Members of Parliament have expressed worry at the inadequacy of their share of the District Assembly Common Fund – a situation they say inhibits them from undertaking some development issues in their communities as expected of them by their constituents.

While some admit that the primary duty of a Member of Parliament is to make laws and not be development agents in their constituencies, others argue that some substantial amount can be extended to them to enable them take up these projects for constituents.

MP for Ejisu, John Ampontuah Kumah – who raised the issue during the vetting of Osei Kyei Mensah Bonsu as Minister-designate for Parliamentary Affairs, enquired from the nominee whether he considers it prudent to allow MPs to be credited with extra funds for developmental projects.

“The current construct of our laws shows the primary duty of Members of Parliament is to make laws. How do we reconcile this with the overwhelming public opinion that MPs must also become development agents in their constituencies? We also know that the MP is elected, the Assemblyman is elected, but these people do not have access to development funds.

“With emphasis on MPs, do you agree; and will you take steps to ensure that our laws are amended to give MPs some funds to serve as development agents in our constituencies?” Mr. Kumah asked.

Osei Kyei-Mensah-Bonsu, who is the MP for Suame and Leader of the Majority Group in Parliament, admitted that the current money given to MPs as their Common Fund is too small to fund some major projects like roads – as expected of them by their constituents.

“The MPs’ Common Fund,” he said, “is supposed to serve you to do some ‘patch-patch’ work. In case there is a rainstorm in the constituency, the roof of maybe a classroom is ripped-off and you go visit – and you realise that if you have to apply through the Ministry of Education it is going to take a while, so if you have that amount in your coffers you link up with the DCE and apply to go and have the classroom re-roofed.
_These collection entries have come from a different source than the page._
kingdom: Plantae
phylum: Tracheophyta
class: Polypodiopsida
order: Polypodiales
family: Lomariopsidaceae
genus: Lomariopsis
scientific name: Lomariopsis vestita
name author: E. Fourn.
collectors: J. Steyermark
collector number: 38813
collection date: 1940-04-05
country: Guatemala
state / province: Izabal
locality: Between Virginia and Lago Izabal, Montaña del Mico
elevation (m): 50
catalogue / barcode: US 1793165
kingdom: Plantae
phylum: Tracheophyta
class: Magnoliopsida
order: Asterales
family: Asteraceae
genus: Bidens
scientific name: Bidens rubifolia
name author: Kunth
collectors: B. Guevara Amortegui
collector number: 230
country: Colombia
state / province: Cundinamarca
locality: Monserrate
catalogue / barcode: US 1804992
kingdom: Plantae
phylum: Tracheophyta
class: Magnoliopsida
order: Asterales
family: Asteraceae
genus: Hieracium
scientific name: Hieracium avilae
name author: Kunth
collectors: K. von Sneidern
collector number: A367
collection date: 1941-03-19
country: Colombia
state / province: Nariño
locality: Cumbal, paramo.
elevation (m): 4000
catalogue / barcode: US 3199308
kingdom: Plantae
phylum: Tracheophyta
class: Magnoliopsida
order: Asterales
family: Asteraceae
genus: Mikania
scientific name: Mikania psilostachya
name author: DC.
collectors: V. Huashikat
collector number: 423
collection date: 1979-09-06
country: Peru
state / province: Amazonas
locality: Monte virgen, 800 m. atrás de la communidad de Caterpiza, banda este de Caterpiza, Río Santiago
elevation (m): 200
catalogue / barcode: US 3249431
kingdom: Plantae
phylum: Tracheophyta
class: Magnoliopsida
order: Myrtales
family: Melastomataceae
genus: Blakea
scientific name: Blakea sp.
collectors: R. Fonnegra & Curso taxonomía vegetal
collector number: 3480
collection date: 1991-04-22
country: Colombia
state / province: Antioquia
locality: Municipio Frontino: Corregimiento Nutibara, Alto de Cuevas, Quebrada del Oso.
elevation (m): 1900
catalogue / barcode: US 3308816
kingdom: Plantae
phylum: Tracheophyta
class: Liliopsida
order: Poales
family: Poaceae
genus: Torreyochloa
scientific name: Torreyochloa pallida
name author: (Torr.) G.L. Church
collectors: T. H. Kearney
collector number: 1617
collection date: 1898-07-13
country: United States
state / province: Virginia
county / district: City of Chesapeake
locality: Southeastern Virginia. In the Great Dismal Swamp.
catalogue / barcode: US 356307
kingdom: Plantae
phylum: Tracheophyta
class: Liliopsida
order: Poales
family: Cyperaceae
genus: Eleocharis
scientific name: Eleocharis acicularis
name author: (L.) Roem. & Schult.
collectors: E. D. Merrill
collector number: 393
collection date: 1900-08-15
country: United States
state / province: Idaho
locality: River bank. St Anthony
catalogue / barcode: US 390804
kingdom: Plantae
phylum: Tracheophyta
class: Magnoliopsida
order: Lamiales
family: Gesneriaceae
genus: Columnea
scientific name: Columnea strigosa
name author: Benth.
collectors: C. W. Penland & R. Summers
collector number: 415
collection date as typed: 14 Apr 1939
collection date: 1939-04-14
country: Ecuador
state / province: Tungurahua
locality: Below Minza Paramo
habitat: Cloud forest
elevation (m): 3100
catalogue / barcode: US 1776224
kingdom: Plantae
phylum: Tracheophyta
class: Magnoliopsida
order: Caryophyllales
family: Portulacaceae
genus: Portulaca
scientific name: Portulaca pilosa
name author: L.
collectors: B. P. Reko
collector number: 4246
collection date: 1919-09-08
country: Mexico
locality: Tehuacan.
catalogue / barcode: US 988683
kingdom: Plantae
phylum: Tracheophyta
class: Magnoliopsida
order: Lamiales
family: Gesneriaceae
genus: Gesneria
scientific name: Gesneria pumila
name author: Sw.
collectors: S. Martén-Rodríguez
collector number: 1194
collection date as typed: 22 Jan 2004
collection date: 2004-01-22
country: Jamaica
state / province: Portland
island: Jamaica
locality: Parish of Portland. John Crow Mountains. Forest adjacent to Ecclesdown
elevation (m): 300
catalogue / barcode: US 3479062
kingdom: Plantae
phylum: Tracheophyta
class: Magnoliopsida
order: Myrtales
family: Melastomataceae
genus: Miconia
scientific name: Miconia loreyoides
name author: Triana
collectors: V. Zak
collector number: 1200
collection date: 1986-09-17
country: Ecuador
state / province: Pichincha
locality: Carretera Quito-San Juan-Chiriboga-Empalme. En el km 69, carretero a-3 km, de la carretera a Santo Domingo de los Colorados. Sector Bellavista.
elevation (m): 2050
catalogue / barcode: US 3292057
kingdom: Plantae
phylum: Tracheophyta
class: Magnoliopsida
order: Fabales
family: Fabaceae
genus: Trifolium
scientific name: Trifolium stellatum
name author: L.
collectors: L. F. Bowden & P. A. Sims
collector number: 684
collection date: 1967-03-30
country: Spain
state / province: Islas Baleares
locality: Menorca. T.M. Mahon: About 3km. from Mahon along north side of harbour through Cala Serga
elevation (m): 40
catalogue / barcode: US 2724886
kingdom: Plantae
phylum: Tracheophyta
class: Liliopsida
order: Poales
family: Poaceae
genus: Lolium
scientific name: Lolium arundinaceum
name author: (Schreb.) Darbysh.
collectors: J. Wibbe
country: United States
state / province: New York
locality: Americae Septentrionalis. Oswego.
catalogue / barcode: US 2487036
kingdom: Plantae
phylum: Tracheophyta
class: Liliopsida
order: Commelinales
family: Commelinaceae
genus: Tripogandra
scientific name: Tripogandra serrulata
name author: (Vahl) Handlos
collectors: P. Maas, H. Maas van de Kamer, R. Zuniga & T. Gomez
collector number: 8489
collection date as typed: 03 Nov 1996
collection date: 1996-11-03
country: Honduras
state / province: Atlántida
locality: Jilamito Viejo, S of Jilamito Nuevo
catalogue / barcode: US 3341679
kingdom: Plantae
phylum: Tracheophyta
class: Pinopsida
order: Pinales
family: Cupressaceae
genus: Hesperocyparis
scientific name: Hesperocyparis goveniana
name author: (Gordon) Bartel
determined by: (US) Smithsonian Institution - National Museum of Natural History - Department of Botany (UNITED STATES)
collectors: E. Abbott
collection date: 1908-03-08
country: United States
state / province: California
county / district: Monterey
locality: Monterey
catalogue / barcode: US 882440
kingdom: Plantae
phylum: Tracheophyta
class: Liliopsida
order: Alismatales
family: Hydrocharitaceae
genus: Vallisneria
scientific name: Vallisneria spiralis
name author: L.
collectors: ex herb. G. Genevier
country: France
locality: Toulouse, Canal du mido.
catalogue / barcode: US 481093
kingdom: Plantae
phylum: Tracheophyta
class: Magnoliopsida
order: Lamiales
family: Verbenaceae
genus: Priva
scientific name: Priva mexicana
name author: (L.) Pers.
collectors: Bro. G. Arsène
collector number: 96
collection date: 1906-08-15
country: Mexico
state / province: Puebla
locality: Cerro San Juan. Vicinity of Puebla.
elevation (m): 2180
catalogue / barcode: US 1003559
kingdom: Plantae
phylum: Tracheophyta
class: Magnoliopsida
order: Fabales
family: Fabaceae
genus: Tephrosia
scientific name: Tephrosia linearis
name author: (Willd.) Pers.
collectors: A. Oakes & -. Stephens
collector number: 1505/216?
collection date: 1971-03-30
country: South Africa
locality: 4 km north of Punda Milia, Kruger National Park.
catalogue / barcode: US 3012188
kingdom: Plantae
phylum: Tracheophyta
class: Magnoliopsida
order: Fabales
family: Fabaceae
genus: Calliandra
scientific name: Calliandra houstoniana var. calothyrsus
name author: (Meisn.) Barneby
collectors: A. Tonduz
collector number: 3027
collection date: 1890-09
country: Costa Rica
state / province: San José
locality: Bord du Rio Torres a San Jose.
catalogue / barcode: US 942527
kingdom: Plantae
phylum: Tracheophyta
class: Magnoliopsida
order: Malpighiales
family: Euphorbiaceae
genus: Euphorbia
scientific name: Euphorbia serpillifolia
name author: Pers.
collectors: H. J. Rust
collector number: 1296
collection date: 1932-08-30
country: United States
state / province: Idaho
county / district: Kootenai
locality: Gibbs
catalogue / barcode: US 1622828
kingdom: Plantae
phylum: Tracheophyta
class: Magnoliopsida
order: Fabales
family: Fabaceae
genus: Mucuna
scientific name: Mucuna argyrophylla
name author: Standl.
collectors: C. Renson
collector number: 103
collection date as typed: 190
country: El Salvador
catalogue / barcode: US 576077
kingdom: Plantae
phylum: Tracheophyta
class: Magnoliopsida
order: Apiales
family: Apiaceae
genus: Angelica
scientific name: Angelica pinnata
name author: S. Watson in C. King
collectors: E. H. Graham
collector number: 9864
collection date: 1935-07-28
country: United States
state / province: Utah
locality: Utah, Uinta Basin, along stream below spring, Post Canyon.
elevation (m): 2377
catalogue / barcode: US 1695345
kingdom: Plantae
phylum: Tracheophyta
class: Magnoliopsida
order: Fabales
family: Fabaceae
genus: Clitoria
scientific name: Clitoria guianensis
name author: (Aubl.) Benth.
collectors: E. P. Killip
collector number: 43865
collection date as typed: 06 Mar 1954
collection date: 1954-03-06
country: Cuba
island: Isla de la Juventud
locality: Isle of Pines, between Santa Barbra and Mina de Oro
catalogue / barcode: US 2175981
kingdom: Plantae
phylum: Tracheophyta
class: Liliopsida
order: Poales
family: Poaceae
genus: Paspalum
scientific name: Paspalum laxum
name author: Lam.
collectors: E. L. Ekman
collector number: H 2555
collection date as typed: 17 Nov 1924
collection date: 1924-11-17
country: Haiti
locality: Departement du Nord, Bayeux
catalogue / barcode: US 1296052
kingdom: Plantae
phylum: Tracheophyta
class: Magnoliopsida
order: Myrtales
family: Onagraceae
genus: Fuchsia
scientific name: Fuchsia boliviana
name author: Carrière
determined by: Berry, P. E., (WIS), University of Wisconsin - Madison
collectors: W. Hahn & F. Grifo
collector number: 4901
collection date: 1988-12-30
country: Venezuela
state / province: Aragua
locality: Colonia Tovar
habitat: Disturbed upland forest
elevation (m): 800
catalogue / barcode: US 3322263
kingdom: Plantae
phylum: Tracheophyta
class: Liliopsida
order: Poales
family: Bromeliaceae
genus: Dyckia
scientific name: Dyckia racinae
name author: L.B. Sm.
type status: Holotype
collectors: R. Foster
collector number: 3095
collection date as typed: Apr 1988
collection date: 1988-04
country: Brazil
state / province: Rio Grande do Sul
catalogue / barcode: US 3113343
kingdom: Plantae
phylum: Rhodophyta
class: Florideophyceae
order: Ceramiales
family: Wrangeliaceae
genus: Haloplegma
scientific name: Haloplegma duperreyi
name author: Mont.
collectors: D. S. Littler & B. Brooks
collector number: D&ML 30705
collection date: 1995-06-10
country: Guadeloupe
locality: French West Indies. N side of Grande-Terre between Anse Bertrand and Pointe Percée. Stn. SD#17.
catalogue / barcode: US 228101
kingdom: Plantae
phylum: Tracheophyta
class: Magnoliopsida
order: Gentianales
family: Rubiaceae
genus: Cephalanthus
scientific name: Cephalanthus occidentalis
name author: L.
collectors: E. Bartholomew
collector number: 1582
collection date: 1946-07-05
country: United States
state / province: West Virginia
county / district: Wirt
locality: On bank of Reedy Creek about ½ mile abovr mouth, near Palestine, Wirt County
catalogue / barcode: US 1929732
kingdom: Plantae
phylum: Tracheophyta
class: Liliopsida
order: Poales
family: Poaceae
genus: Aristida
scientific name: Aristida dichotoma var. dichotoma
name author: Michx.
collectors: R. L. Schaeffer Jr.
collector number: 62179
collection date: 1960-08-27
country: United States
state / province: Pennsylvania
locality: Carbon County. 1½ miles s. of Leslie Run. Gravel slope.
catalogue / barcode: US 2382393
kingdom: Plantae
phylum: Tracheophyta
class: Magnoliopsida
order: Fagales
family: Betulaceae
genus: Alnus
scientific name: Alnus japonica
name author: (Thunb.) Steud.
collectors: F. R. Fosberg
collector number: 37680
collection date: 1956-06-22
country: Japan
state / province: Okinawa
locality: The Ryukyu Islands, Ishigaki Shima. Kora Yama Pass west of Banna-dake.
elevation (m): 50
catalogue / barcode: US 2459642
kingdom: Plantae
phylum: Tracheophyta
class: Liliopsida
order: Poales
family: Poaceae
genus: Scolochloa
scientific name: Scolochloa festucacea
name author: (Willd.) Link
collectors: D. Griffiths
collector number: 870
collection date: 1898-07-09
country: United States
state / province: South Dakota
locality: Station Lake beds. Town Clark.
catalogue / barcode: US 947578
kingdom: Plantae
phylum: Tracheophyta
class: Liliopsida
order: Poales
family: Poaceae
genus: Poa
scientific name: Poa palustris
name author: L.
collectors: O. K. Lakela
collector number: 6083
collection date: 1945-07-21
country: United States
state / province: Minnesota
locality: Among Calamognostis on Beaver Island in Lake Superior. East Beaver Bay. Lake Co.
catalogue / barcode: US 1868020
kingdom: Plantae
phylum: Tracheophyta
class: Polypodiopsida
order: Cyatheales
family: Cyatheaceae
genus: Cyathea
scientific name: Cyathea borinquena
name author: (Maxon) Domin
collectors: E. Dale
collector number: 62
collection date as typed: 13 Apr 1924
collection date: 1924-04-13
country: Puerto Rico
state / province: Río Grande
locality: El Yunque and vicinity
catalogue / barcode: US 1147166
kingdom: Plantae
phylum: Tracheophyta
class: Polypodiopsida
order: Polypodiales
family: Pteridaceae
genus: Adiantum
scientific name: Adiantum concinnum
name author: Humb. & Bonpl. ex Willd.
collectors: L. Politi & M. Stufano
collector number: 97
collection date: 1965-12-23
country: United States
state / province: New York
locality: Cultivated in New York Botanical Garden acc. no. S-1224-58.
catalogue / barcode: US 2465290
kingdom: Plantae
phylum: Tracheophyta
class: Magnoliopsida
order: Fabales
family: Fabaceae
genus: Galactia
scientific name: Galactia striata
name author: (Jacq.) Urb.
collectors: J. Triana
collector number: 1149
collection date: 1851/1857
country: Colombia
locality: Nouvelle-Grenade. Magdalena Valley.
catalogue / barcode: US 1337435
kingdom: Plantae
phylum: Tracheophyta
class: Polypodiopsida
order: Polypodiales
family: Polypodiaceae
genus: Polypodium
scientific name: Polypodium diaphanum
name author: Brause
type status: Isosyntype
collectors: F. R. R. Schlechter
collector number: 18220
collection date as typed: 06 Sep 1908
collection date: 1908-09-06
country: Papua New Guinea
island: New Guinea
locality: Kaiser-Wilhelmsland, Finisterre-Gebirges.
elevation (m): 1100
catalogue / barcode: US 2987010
That amount serves you for such purposes – it is not much.

“So, that is the extent of assistance that the fund offers you; in terms of major development activities, it cannot help you in any way.”

He further added that: “There has been debate over a period, that because of the misconception perhaps the amount should revert back to the assembly, so we wash our hands of the issue of monies being given to us for development – but we have not made that determination yet.

“The other side is that because the amount is too small, can we have a meeting with the administrator of the Common Fund and minister responsible for local government, and have it increased so that it is able to assist us in a bigger way to impact development activities in the constituencies? It is a decision that the House should come to.”

In an interview with the B&FT, MP for Tamale Central, Murtala Muhammed Ibrahim, called for a 50-50 share of the District Assemblies Common Fund between Members of Parliament and district assemblies to take up projects.

He argued that MPs should be given the opportunity to submit their proposed projects for approval, and thereafter be made to give proper accountability for them in accordance with law.

“Many people see MPs as development agent when in actual fact, it is not supposed to be so, but it will take a very long time for people to understand. But be it as it may, why not give 50 percent of the District Assembly Common Fund to MPs and give 50 percent to the district assemblies, so that MPs can also execute projects and then account for the monies taken.

“Do not give MPs Common Fund again; whatever fund that is supposed to be given to any district, divide it between the District Assembly and the MPs. Let the MPs come out with their development plan, let the plan be vetted, let it be approved by a body, and let them execute their projects,” he recommended.